ESMA_QA_1195
Status: ✅ Answer Published
Link to ESMA Q&A tool: https://www.esma.europa.eu/publications-data/questions-answers/1195
Regulatory Context
Regulation : UCITS
Level 1 Regulation: Undertakings for Collective Investment in Transferable Securities Directive (UCITS) Directive 2009/65/EC
Level 2 Regulation: No information available
Level 3 Regulation: No information available
Topic: UCITS global exposure
Subject Matter: Risk Measurement and Calculation of Global Exposure and Counterparty Risk for UCITS - Hedging strategies
Question
Submission Date: 01 July 2012
Can the following strategy be qualified as a hedging strategy as defined in CESR’s guidelines?
A portfolio management practice which aims to reduce the credit risk of a corporate or government bond portfolio through purchased Credit Default Swaps (CDS).
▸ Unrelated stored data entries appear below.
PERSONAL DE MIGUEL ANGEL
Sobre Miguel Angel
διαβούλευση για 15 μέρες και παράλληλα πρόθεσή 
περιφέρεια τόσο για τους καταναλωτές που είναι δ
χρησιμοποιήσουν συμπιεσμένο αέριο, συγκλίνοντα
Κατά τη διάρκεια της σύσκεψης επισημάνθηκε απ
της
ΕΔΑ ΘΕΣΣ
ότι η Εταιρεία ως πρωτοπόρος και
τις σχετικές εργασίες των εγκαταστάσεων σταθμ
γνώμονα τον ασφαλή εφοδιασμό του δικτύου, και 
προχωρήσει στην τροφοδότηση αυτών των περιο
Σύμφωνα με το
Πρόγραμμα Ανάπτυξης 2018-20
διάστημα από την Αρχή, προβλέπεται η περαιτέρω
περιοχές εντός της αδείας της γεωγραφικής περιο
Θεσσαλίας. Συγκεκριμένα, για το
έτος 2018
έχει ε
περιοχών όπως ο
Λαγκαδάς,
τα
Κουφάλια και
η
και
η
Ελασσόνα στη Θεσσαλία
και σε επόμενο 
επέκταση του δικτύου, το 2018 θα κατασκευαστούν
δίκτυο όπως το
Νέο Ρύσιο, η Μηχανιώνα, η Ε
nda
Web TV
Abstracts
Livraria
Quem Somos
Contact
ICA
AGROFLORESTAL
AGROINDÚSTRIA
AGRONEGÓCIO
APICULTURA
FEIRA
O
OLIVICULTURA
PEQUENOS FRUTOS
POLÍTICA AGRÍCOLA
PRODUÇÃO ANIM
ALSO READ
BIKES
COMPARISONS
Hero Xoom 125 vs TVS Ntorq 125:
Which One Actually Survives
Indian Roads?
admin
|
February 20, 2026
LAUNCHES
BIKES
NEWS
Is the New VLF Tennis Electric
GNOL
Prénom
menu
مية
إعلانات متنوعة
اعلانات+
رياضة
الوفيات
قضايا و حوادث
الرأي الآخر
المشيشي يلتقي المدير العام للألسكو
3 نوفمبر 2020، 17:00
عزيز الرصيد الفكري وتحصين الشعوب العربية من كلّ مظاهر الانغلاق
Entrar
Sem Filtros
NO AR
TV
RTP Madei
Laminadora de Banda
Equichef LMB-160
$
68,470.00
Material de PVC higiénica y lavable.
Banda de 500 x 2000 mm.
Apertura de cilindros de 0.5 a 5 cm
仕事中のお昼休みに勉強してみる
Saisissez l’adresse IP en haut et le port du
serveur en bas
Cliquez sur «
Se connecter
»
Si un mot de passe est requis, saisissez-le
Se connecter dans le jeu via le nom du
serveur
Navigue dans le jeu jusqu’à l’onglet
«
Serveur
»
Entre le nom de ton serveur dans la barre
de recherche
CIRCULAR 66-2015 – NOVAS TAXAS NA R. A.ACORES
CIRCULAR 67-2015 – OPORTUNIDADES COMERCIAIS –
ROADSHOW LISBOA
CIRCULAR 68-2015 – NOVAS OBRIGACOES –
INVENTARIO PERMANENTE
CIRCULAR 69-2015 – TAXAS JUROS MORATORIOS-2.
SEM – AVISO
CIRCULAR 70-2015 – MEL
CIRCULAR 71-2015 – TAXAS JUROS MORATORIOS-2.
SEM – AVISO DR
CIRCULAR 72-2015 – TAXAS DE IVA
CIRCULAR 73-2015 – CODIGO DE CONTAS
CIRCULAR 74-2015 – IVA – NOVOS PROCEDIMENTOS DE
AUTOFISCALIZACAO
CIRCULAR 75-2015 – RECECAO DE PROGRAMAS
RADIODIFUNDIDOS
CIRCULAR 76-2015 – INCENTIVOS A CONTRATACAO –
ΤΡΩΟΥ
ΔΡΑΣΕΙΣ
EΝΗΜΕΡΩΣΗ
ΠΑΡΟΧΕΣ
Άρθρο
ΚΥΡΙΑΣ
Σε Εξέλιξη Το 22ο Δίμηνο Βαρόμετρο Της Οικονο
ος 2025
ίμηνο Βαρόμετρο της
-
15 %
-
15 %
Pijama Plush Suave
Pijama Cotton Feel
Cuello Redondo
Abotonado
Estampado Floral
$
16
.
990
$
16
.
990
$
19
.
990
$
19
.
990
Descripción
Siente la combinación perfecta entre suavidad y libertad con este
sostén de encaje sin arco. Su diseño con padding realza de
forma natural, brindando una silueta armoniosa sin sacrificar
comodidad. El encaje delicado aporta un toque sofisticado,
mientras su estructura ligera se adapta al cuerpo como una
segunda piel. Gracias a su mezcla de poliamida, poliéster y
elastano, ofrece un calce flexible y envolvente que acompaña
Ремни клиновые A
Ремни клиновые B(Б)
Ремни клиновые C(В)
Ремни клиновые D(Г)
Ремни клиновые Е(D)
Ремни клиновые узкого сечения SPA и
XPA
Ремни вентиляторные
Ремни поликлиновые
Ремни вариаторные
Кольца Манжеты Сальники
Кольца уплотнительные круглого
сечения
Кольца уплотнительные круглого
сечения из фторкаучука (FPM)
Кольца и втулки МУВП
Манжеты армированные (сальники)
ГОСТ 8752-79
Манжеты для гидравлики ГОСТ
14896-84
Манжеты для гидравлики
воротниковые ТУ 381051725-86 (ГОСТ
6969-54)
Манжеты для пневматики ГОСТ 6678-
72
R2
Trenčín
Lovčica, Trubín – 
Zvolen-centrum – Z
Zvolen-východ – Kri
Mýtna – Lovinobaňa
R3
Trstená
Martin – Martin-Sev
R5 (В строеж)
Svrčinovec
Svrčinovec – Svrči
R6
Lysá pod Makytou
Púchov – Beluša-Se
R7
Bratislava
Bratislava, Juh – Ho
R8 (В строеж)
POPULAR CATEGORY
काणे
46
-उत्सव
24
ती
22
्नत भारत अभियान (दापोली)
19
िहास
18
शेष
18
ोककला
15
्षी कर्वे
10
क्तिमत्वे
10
Note that in this case the portfolio interest rate risk would remain un-hedged.
ESMA Answer
Answer Date: 01-07-2012
[ESMA 34-43-392 UCITS Q&A, section 5, Q&A 1b] Yes, but only if the corporate or government bond and the purchased CDS relate to the same issuer.
This document was automatically extracted from the ESMA EMIR Q&A database.